For benchmarking purposes I allowed the instrument weights to be fitted in both dynamic and static cases, however both sets of portfolios have forecast weights that are fitted in sample for speed.


Results versus benchmark


First let's get a feel for the set of instruments we are playing with. We have 114 instruments in total, reflecting my constantly expanding universe, with data history that looks like this:

For the 34 instruments in the benchmark portfolio, it's worth bearing in mind that prior to 2000 we have less than 15 instruments, and so the early part of the backtest might be worth a pinch or two of salt:




Now in reality we can't hold 114 instruments at once, so in the dynamic optimised portfolio we end up holding around a quarter to a third of what's available on any given day:


Whilst in the benchmark portfolio we mostly hold positions in around 90-100% of what we can trade:

Let's dig into the optimiser some more and make sure it's doing it's job.
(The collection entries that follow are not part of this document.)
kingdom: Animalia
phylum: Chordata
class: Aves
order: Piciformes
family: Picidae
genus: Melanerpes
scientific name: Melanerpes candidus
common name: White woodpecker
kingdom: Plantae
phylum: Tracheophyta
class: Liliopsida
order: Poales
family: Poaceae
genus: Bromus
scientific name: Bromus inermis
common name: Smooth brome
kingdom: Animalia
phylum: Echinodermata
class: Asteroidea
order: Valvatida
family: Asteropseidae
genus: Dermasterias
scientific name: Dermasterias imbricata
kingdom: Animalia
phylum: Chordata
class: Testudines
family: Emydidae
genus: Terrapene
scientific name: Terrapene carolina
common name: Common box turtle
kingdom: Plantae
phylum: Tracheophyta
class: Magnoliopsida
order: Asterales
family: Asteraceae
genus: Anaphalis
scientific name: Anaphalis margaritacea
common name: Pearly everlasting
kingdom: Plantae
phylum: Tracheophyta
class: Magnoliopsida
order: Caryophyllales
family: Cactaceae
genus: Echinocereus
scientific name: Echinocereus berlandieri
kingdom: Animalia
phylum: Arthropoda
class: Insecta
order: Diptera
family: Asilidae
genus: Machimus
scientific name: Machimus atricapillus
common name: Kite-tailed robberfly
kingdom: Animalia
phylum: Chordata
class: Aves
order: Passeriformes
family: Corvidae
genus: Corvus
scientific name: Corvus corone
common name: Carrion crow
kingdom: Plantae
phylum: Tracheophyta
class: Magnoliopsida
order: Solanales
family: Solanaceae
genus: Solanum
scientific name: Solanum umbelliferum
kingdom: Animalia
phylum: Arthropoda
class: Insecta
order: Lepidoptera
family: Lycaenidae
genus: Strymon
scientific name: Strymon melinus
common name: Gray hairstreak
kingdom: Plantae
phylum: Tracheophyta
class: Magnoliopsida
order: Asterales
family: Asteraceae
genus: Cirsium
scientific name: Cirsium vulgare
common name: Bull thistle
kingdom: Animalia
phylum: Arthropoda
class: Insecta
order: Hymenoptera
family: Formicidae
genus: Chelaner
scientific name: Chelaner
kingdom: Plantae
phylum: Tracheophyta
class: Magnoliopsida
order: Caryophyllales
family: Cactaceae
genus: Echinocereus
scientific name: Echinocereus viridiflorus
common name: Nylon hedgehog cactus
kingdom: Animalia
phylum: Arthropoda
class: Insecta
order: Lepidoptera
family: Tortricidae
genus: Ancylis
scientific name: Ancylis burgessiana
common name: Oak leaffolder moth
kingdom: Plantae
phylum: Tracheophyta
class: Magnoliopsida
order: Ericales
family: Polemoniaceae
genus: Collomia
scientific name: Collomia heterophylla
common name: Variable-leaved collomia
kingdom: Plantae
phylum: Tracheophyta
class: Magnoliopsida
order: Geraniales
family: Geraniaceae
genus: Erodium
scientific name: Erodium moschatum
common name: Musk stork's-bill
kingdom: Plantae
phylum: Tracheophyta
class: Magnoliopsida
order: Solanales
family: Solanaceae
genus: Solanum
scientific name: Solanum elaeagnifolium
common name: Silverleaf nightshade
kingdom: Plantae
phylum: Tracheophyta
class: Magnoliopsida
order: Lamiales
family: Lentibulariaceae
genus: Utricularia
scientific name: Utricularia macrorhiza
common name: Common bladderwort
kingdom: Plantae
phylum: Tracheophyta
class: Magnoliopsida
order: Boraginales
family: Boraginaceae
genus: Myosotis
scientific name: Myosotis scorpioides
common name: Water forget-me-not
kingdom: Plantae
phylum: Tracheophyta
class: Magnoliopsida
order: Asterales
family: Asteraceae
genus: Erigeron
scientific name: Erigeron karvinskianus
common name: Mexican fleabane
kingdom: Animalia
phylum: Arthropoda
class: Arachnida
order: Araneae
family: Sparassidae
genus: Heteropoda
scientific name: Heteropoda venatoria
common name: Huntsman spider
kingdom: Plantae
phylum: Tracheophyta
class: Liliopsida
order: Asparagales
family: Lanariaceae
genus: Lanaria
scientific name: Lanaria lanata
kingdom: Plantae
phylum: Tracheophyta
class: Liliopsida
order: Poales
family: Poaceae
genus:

Here is the position series for the S&P 500 micro. The blue line shows the position we'd have on without rounding. Naturally the green buffered position follows this quite closely. We actually end up with the orange line after optimisation; it follows along but at times clearly prefers to get it's risk from elsewhere. This is a cheap future so the turnover is relatively high:

Another plot I used in the previous post was to see how closely the expected risk tracked between the unrouded and optimised portfolio. It's still a very close match:
Remember one of our key metrics was the return correlation between the unrounded and optimised portfolios. This comes in at a very unshabby 0.986.

Let's look at some summary statistics. The Sharpe Ratio of the optimised portfolio is 1.336 gross, 1.287 net. So that's a SR cost loss of ~5bp a year. In other words, we'd expect to lose 1/20 of our vol target (1/20 of 25% = 1.25%) in costs annually; the actual average cost is 1.7% a year. The portfolio level turnover is 51.1 times a year. 

In comparison the benchmark portfolio hits a Sharpe Ratio of gross 1.322, net 1.275, SR in costs again ~5bp. Actual average cost is slightly lower at 1.45% a year. Turnover is 37.5. I'll discuss those figures in more detail later.

Incidentally, the (unachievable!) Sharpe Ratio of the unrounded portfolio with 114 instruments is 1.359. So we're only losing a few bp in SR when holding about a quarter to a third of the available instruments. You can see how close the account curves are here:
Orange: Unrounded, Blue: Optimised

Another way of visualising the costs: If I plot the costs with the sign flipped, and multiplied by 10, and then add on the net account curve; you can see how we are losing less than half  (so less than 5%) of our gross performance. Also the compounded costs are steady and linear, indicating a nice consistency over time.

Let's compare that to the benchmark:


Although the proportion of costs is slightly lower, you can see here that costs have increased over time. And in fact the annual costs over the last 15 years have been around 2%: higher than the 1.7% achieved by the dynamic system. 

So if we're comparing dynamic with static benchmark:

  • In recent years it has lower costs
  • But probably higher turnover
  • The historic net Sharpe Ratio is effectively identical

The turnover isn't a massive deal, as long as we have accurately estimated our trading costs: we'll do a few more trades, but on average they will be in cheaper markets.

However, to reiterate, the results of the static system are very much more a matter of luck in market selection particularly for the early backtest when it only has a few markets. Overall I'd still rather have the dynamic system - with the opportunity to catch market movements in over 100 markets and counting - than the static system where if I am missing a market that happens to move I will kick myself.


Summary

"I've prodded and poked this methodology in backtesting, and I'm fairly confident it's working well and does what I expect it to." ....

.... is something I wrote in my last post. And I was wrong! However, after a lot more prodding and poking, which has had the side effect of tightening up a lot of my backtesting framework and making me think a lot, I'm now much more confident. And indeed this system is now trading 'live'.

That was the seventh post on the best way to trade futures with a small account size, and - barring another unexpected problem - that's all folks!